Good morning! It’s a pleasure to be here together with our partners from the National Forest Foundation. On behalf of the entire Forest Service, I would like to thank the NFF for everything you’ve done to help make this event possible.
The Midewin National Tallgrass Prairie is a remarkable place. Right here before our eyes, a dream is being fulfilled—the vision of a restored tallgrass prairie. That vision was held by none other than Aldo Leopold.
Leopold spent the early part of his career working for the Forest Service, and he was intimately familiar with our mission. He knew that part of our work was to protect America’s wildland heritage. That’s why he was an early proponent of wilderness. Under his influence, the Forest Service set aside the nation’s first wilderness area in 1924, the Gila Wilderness in New Mexico.
But Leopold also dreamed of restoring native prairie here in the Midwest. As you know, almost all of our native tallgrass prairie was long ago converted into agricultural land. In 1931, Leopold recommended, and I quote, “the purchase and reversion to original conditions of a ‘Virgin Prairie Park.’”
And that is exactly what is happening here at Midewin. Our goal is to recover a part of America’s outdoor heritage by giving our citizens an opportunity to see what a native tallgrass prairie covering thousands of acres might have looked like to the American Indians who originally lived and hunted here.
And that is why we are introducing an experimental herd of bison. The American bison is what’s known as a keystone species due to the way it moves and grazes, which is different from nonnative cattle. The impacts of bison herds were great enough to shape the prairie ecosystem, creating certain kinds of plant and animal communities. We want to make bison a central part of prairie restoration here at Midewin.
But there’s also another reason to introduce bison here at Midewin. Our job at the Forest Service is to serve the American people by giving them opportunities to learn about their outdoor heritage and reconnect with the land. We serve not only rural communities but also great urban centers like Portland, Denver—and, yes, Chicago. The restored prairie here at Midewin will let us connect to urban residents in the Chicago area by giving them an opportunity to come and see bison in their native habitat.
And that brings me back to Aldo Leopold’s vision for the land.
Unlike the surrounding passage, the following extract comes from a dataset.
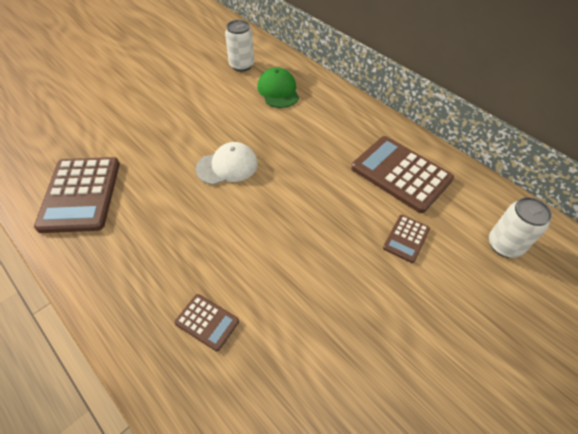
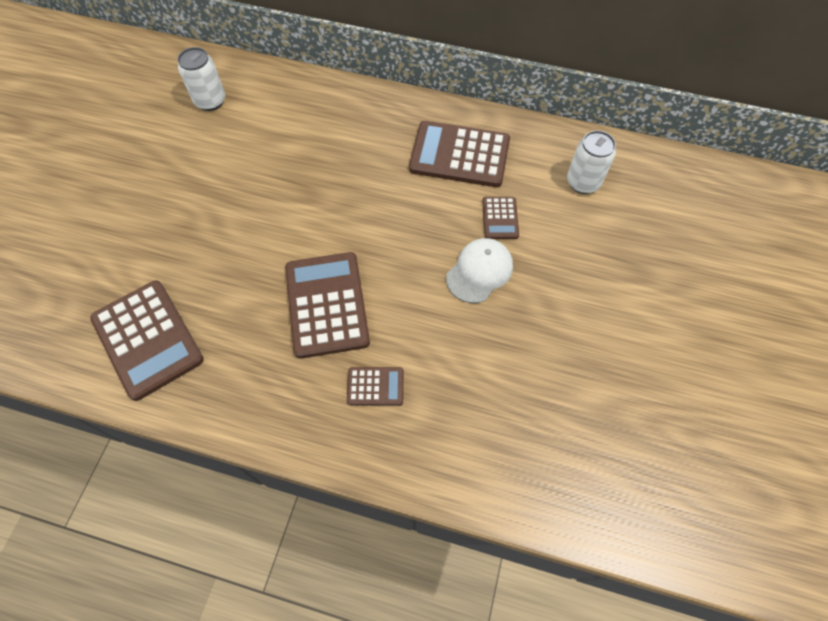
camera: 30 degrees left, 10 degrees up
(217, 235) = (327, 305): none -> brown calculator
(227, 166) = (284, 230): white cap -> white cap (479, 271)
(278, 91) = (276, 116): green cap -> none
In an old abandoned graveyard in Wisconsin, Leopold discovered prairie plants, including the cutleaf silphium, a yellow flower that grows on stalks as tall as your head. That set him to wondering, and I quote, “what a thousand acres of silphiums looked like when they tickled the bellies of the buffalo.” But that, he said sadly, was “a question never again to be answered, and perhaps not even asked.”
In this one thing, Leopold might have been wrong. Here at Midewin, we are gradually restoring more than 20,000 acres of prairie. Thanks to the National Forest Foundation and others, with their vision for the future, Americans might one day again see a thousand acres of silphiums and other native prairie flowers waving in the sun—and “tickling the bellies of the buffalo.”
And that will be a truly unforgettable experience.